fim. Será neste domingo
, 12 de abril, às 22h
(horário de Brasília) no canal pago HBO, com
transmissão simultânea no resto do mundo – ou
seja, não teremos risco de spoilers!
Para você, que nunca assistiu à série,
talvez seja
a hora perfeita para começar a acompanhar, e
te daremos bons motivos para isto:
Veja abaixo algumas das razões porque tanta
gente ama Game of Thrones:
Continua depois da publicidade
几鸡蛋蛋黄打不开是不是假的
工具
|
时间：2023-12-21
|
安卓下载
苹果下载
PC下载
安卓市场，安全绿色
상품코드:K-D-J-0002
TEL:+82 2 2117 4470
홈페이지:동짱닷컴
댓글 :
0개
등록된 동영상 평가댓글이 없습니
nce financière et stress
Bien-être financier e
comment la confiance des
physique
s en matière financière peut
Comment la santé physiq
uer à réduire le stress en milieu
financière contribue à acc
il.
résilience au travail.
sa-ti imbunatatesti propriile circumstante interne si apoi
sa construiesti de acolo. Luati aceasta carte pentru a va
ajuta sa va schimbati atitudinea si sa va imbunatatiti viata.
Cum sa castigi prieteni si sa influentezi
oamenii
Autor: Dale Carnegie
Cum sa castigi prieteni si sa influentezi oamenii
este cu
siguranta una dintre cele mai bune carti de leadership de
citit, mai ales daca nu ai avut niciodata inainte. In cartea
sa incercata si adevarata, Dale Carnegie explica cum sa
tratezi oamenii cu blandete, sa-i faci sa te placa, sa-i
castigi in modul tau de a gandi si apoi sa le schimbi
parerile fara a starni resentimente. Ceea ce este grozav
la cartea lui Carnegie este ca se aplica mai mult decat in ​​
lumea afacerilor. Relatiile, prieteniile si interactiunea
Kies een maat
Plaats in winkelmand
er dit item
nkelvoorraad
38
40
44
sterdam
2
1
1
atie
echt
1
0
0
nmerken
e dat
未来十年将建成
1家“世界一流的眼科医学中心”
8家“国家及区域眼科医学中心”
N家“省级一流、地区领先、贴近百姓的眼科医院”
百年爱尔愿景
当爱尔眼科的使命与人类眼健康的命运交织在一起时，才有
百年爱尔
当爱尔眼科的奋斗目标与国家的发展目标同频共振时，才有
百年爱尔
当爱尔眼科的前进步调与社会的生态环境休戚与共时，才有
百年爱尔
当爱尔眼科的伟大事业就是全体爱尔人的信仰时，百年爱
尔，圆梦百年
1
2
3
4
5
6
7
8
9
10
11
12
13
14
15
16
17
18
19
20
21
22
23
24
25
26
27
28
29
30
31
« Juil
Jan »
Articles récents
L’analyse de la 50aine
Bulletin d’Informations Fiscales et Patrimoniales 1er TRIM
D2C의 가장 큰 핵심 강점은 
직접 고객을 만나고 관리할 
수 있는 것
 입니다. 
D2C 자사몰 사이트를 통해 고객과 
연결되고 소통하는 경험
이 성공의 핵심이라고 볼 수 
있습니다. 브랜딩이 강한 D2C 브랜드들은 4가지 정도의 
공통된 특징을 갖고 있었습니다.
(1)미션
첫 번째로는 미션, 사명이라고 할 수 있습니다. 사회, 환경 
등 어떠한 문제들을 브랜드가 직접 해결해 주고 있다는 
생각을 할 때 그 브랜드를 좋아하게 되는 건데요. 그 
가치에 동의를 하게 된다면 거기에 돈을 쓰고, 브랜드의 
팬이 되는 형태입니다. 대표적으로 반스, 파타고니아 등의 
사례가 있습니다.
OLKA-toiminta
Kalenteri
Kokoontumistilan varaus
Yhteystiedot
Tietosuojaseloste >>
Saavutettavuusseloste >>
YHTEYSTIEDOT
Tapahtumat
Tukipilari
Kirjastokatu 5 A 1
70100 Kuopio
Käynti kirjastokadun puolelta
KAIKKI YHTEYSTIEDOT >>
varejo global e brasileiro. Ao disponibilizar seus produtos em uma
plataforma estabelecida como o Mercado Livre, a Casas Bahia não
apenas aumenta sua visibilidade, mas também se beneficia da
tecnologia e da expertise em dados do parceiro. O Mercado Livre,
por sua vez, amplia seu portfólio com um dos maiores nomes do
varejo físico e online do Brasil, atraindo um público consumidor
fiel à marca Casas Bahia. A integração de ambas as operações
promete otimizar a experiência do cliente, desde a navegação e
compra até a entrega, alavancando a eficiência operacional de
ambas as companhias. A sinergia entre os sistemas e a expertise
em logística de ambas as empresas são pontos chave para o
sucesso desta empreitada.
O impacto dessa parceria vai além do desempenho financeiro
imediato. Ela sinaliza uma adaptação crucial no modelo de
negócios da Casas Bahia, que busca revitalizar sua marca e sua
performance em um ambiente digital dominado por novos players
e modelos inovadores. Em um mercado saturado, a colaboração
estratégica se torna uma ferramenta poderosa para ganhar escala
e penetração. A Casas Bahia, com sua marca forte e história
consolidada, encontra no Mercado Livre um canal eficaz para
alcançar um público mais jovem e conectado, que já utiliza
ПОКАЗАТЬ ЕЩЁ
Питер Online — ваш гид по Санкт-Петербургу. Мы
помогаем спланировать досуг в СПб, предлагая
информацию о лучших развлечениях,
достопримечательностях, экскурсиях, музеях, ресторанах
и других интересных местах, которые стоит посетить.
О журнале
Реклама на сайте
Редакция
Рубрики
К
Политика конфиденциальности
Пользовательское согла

■ **What you should do**:
Convert the rows into a numbered list, from the first line through the line containing "comment la confiance des", with that line included and any blank lines left out.

■ **Written answer**:
1. fim. Será neste domingo
2. , 12 de abril, às 22h
3. (horário de Brasília) no canal pago HBO, com
4. transmissão simultânea no resto do mundo – ou
5. seja, não teremos risco de spoilers!
6. Para você, que nunca assistiu à série,
7. talvez seja
8. a hora perfeita para começar a acompanhar, e
9. te daremos bons motivos para isto:
10. Veja abaixo algumas das razões porque tanta
11. gente ama Game of Thrones:
12. Continua depois da publicidade
13. 几鸡蛋蛋黄打不开是不是假的
14. 工具
15. |
16. 时间：2023-12-21
17. |
18. 安卓下载
19. 苹果下载
20. PC下载
21. 安卓市场，安全绿色
22. 상품코드:K-D-J-0002
23. TEL:+82 2 2117 4470
24. 홈페이지:동짱닷컴
25. 댓글 :
26. 0개
27. 등록된 동영상 평가댓글이 없습니
28. nce financière et stress
29. Bien-être financier e
30. comment la confiance des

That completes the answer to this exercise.